Unlike earlier lawsuits that the MPAA filed against DVD- copying software developers, most notably 321 Studios, the cases involving chips are tied to contracts signed with DCCA rather than to copyright law. Chipmakers that want the right to decrypt the digital locks on DVDs must sign contracts approved by the major studios. The agreements require that chipmakers ensure that output plugs that carry a signal from a DVD player to a TV are protected, so high-quality copies can’t be made. The MPAA’s lab found that unprotected plugs in some players included chips from Sigma Designs and MediaTek, a spokeswoman said. Sigma and MediaTek officials weren’t immediately available for comment. Sigma Designs media processors have been included in a variety of DVD players, including those marketed by Apex, Kiss Technology and V Inc.
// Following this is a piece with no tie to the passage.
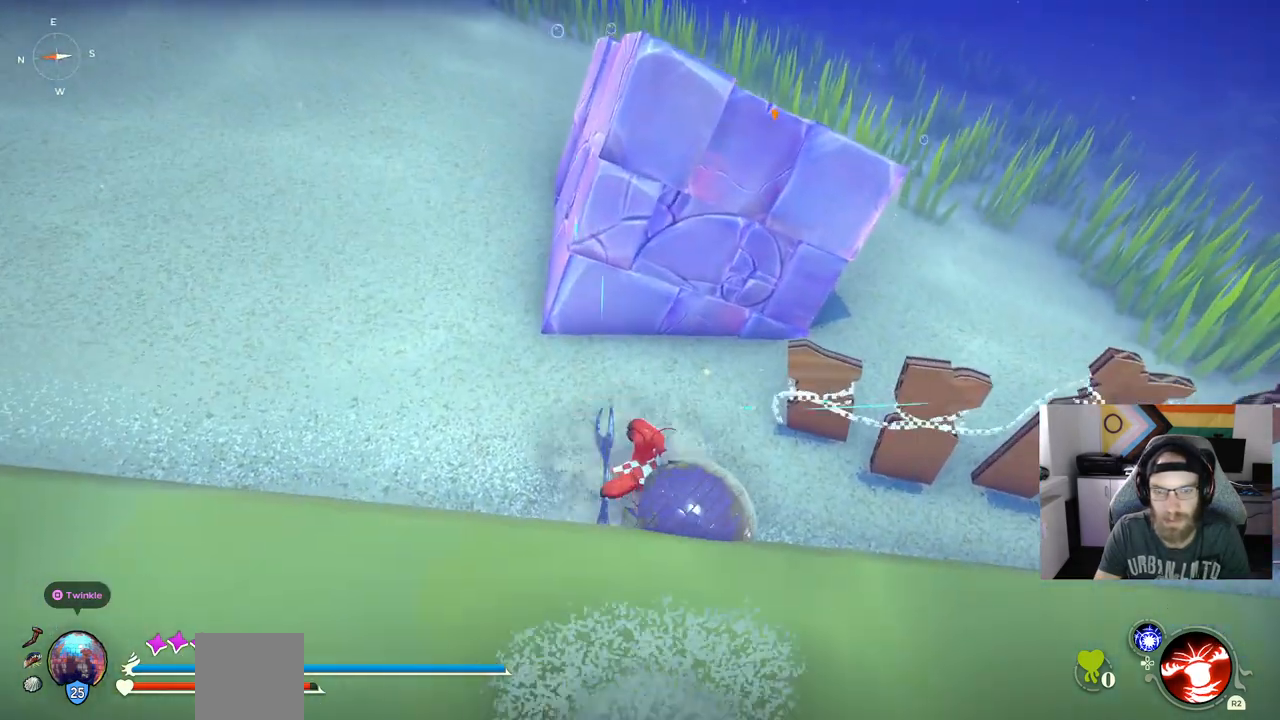
{"buttons": ["R1"], "left_stick": "up", "right_stick": "center", "events": []}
In July, the MPAA was granted a preliminary injunction against ESS Technology, accused of selling DVD chips to a company making a DVD copying device. The MPAA filed suit against ESS in Cal. Superior Court, L.A., in April. ESS said in an SEC filing that settlement discussions are underway, but if an agreement isn’t reached it has “meritorious defenses” against the MPAA’s claims.
ESS also disclosed that it had increased its stake in Best Elite, a British Virgin Islands-based investment vehicle formed to establish a foundry in China. Despite acquiring 4.5 million shares earlier this year for $5 million, ESS said its investment represents less than a 1.3% equity interest in Best Elite. ESS initially purchased 4.5 million shares of Series B shares in Best Elite in Jan. 2003.
ESS also said that in July the expiration date for its $10 million unsecured credit line was extended one year to June 5, 2007. During the 2nd quarter ended June 30, distributor Dynax Electronics accounted for 55% of ESS’s $76.8 million revenue. DVD overall represented 55% of ESS’ 2nd-quarter revenue, up from 44% from a year earlier, followed by video CD (VCD), 29% (46%); digital imaging, 5% (1%); royalties, 6% (0%); and recordable products, 2%, (1%). During the quarter, net income declined to $6.4 million from $13.7 million, as ESS shut down its digital imaging business.